Exercise
Reproduce every line of the material below verbatim, preserving its order and punctuation.

━━━━━ Material for this exercise

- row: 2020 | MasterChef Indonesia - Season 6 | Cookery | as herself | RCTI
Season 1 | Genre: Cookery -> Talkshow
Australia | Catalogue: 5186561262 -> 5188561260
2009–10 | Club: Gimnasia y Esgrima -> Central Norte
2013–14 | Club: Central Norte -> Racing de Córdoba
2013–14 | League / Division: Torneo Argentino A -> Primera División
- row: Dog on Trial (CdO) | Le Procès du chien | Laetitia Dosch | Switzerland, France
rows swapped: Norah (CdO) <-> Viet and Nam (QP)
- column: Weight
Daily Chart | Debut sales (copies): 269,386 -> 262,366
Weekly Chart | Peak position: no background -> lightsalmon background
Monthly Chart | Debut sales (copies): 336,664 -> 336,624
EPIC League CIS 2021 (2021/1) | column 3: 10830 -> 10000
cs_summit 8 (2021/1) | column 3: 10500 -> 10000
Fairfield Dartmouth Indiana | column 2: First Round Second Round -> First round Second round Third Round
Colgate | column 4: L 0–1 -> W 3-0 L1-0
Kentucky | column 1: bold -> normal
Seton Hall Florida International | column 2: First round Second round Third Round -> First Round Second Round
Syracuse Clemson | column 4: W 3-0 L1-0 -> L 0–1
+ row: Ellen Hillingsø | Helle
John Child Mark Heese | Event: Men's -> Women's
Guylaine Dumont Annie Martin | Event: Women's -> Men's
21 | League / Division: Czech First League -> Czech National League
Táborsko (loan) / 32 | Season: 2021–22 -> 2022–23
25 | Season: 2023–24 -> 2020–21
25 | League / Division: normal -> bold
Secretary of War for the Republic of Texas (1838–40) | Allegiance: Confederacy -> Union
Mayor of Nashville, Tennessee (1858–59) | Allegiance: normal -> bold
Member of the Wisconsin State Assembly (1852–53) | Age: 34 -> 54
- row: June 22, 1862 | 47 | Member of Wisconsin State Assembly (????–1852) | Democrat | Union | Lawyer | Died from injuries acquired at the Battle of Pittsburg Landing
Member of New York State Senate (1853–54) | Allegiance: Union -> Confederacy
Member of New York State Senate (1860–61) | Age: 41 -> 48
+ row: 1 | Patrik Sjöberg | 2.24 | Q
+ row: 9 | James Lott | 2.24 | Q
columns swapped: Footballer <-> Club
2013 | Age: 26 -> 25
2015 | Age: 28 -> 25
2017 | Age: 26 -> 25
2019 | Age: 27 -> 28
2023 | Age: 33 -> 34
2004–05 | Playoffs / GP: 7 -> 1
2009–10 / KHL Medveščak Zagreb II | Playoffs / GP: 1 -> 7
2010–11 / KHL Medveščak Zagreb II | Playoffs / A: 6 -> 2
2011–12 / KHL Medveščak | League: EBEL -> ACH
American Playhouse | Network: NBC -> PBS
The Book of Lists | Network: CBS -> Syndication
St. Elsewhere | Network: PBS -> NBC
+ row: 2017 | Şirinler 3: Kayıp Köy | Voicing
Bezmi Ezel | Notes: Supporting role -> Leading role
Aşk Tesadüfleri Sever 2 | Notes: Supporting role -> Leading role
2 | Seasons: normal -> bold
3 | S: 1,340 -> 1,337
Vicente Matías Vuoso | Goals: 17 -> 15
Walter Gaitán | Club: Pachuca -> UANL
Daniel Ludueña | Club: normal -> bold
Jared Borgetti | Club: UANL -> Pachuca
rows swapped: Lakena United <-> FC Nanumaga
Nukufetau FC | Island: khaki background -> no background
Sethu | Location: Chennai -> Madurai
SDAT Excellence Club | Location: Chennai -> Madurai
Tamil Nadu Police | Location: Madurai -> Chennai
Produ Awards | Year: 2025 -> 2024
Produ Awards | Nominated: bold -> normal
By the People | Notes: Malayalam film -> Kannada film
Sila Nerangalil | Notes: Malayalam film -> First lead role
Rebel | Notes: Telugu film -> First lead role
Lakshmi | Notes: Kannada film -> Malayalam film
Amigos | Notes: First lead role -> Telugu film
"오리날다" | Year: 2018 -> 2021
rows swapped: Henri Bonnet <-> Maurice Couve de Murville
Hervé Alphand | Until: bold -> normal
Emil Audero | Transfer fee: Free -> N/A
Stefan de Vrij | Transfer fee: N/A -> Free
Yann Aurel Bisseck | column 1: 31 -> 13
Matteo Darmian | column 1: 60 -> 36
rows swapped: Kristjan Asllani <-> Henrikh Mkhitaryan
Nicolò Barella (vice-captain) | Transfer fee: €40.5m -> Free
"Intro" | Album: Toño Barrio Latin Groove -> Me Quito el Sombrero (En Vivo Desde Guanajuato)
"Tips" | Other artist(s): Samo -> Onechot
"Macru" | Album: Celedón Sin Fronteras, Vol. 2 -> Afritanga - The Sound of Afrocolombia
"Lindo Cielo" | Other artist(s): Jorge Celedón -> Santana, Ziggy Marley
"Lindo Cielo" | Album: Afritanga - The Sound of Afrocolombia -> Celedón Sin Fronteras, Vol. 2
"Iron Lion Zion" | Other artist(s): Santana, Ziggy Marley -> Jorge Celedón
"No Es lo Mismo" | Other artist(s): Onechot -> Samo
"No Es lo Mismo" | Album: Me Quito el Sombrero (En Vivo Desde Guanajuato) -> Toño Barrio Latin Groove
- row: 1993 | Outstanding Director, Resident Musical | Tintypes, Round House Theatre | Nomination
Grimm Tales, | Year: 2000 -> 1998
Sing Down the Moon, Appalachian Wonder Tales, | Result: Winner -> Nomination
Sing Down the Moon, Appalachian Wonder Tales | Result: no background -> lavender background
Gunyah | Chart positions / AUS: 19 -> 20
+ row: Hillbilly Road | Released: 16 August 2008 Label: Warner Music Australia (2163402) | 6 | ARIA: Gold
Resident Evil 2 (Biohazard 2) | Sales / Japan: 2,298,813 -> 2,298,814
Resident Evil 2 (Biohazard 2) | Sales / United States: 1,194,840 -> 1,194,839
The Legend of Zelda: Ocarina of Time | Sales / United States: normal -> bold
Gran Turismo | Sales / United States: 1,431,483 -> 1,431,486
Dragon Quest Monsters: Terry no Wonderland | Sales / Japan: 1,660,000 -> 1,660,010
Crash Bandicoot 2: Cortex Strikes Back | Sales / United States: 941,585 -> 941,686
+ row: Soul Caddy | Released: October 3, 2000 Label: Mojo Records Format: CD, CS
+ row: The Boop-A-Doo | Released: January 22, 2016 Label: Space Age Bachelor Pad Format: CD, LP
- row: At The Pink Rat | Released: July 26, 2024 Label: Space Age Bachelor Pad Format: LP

━━━━━━━━━━

Solution for this task
- row: 2020 | MasterChef Indonesia - Season 6 | Cookery | as herself | RCTI
Season 1 | Genre: Cookery -> Talkshow
Australia | Catalogue: 5186561262 -> 5188561260
2009–10 | Club: Gimnasia y Esgrima -> Central Norte
2013–14 | Club: Central Norte -> Racing de Córdoba
2013–14 | League / Division: Torneo Argentino A -> Primera División
- row: Dog on Trial (CdO) | Le Procès du chien | Laetitia Dosch | Switzerland, France
rows swapped: Norah (CdO) <-> Viet and Nam (QP)
- column: Weight
Daily Chart | Debut sales (copies): 269,386 -> 262,366
Weekly Chart | Peak position: no background -> lightsalmon background
Monthly Chart | Debut sales (copies): 336,664 -> 336,624
EPIC League CIS 2021 (2021/1) | column 3: 10830 -> 10000
cs_summit 8 (2021/1) | column 3: 10500 -> 10000
Fairfield Dartmouth Indiana | column 2: First Round Second Round -> First round Second round Third Round
Colgate | column 4: L 0–1 -> W 3-0 L1-0
Kentucky | column 1: bold -> normal
Seton Hall Florida International | column 2: First round Second round Third Round -> First Round Second Round
Syracuse Clemson | column 4: W 3-0 L1-0 -> L 0–1
+ row: Ellen Hillingsø | Helle
John Child Mark Heese | Event: Men's -> Women's
Guylaine Dumont Annie Martin | Event: Women's -> Men's
21 | League / Division: Czech First League -> Czech National League
Táborsko (loan) / 32 | Season: 2021–22 -> 2022–23
25 | Season: 2023–24 -> 2020–21
25 | League / Division: normal -> bold
Secretary of War for the Republic of Texas (1838–40) | Allegiance: Confederacy -> Union
Mayor of Nashville, Tennessee (1858–59) | Allegiance: normal -> bold
Member of the Wisconsin State Assembly (1852–53) | Age: 34 -> 54
- row: June 22, 1862 | 47 | Member of Wisconsin State Assembly (????–1852) | Democrat | Union | Lawyer | Died from injuries acquired at the Battle of Pittsburg Landing
Member of New York State Senate (1853–54) | Allegiance: Union -> Confederacy
Member of New York State Senate (1860–61) | Age: 41 -> 48
+ row: 1 | Patrik Sjöberg | 2.24 | Q
+ row: 9 | James Lott | 2.24 | Q
columns swapped: Footballer <-> Club
2013 | Age: 26 -> 25
2015 | Age: 28 -> 25
2017 | Age: 26 -> 25
2019 | Age: 27 -> 28
2023 | Age: 33 -> 34
2004–05 | Playoffs / GP: 7 -> 1
2009–10 / KHL Medveščak Zagreb II | Playoffs / GP: 1 -> 7
2010–11 / KHL Medveščak Zagreb II | Playoffs / A: 6 -> 2
2011–12 / KHL Medveščak | League: EBEL -> ACH
American Playhouse | Network: NBC -> PBS
The Book of Lists | Network: CBS -> Syndication
St. Elsewhere | Network: PBS -> NBC
+ row: 2017 | Şirinler 3: Kayıp Köy | Voicing
Bezmi Ezel | Notes: Supporting role -> Leading role
Aşk Tesadüfleri Sever 2 | Notes: Supporting role -> Leading role
2 | Seasons: normal -> bold
3 | S: 1,340 -> 1,337
Vicente Matías Vuoso | Goals: 17 -> 15
Walter Gaitán | Club: Pachuca -> UANL
Daniel Ludueña | Club: normal -> bold
Jared Borgetti | Club: UANL -> Pachuca
rows swapped: Lakena United <-> FC Nanumaga
Nukufetau FC | Island: khaki background -> no background
Sethu | Location: Chennai -> Madurai
SDAT Excellence Club | Location: Chennai -> Madurai
Tamil Nadu Police | Location: Madurai -> Chennai
Produ Awards | Year: 2025 -> 2024
Produ Awards | Nominated: bold -> normal
By the People | Notes: Malayalam film -> Kannada film
Sila Nerangalil | Notes: Malayalam film -> First lead role
Rebel | Notes: Telugu film -> First lead role
Lakshmi | Notes: Kannada film -> Malayalam film
Amigos | Notes: First lead role -> Telugu film
"오리날다" | Year: 2018 -> 2021
rows swapped: Henri Bonnet <-> Maurice Couve de Murville
Hervé Alphand | Until: bold -> normal
Emil Audero | Transfer fee: Free -> N/A
Stefan de Vrij | Transfer fee: N/A -> Free
Yann Aurel Bisseck | column 1: 31 -> 13
Matteo Darmian | column 1: 60 -> 36
rows swapped: Kristjan Asllani <-> Henrikh Mkhitaryan
Nicolò Barella (vice-captain) | Transfer fee: €40.5m -> Free
"Intro" | Album: Toño Barrio Latin Groove -> Me Quito el Sombrero (En Vivo Desde Guanajuato)
"Tips" | Other artist(s): Samo -> Onechot
"Macru" | Album: Celedón Sin Fronteras, Vol. 2 -> Afritanga - The Sound of Afrocolombia
"Lindo Cielo" | Other artist(s): Jorge Celedón -> Santana, Ziggy Marley
"Lindo Cielo" | Album: Afritanga - The Sound of Afrocolombia -> Celedón Sin Fronteras, Vol. 2
"Iron Lion Zion" | Other artist(s): Santana, Ziggy Marley -> Jorge Celedón
"No Es lo Mismo" | Other artist(s): Onechot -> Samo
"No Es lo Mismo" | Album: Me Quito el Sombrero (En Vivo Desde Guanajuato) -> Toño Barrio Latin Groove
- row: 1993 | Outstanding Director, Resident Musical | Tintypes, Round House Theatre | Nomination
Grimm Tales, | Year: 2000 -> 1998
Sing Down the Moon, Appalachian Wonder Tales, | Result: Winner -> Nomination
Sing Down the Moon, Appalachian Wonder Tales | Result: no background -> lavender background
Gunyah | Chart positions / AUS: 19 -> 20
+ row: Hillbilly Road | Released: 16 August 2008 Label: Warner Music Australia (2163402) | 6 | ARIA: Gold
Resident Evil 2 (Biohazard 2) | Sales / Japan: 2,298,813 -> 2,298,814
Resident Evil 2 (Biohazard 2) | Sales / United States: 1,194,840 -> 1,194,839
The Legend of Zelda: Ocarina of Time | Sales / United States: normal -> bold
Gran Turismo | Sales / United States: 1,431,483 -> 1,431,486
Dragon Quest Monsters: Terry no Wonderland | Sales / Japan: 1,660,000 -> 1,660,010
Crash Bandicoot 2: Cortex Strikes Back | Sales / United States: 941,585 -> 941,686
+ row: Soul Caddy | Released: October 3, 2000 Label: Mojo Records Format: CD, CS
+ row: The Boop-A-Doo | Released: January 22, 2016 Label: Space Age Bachelor Pad Format: CD, LP
- row: At The Pink Rat | Released: July 26, 2024 Label: Space Age Bachelor Pad Format: LP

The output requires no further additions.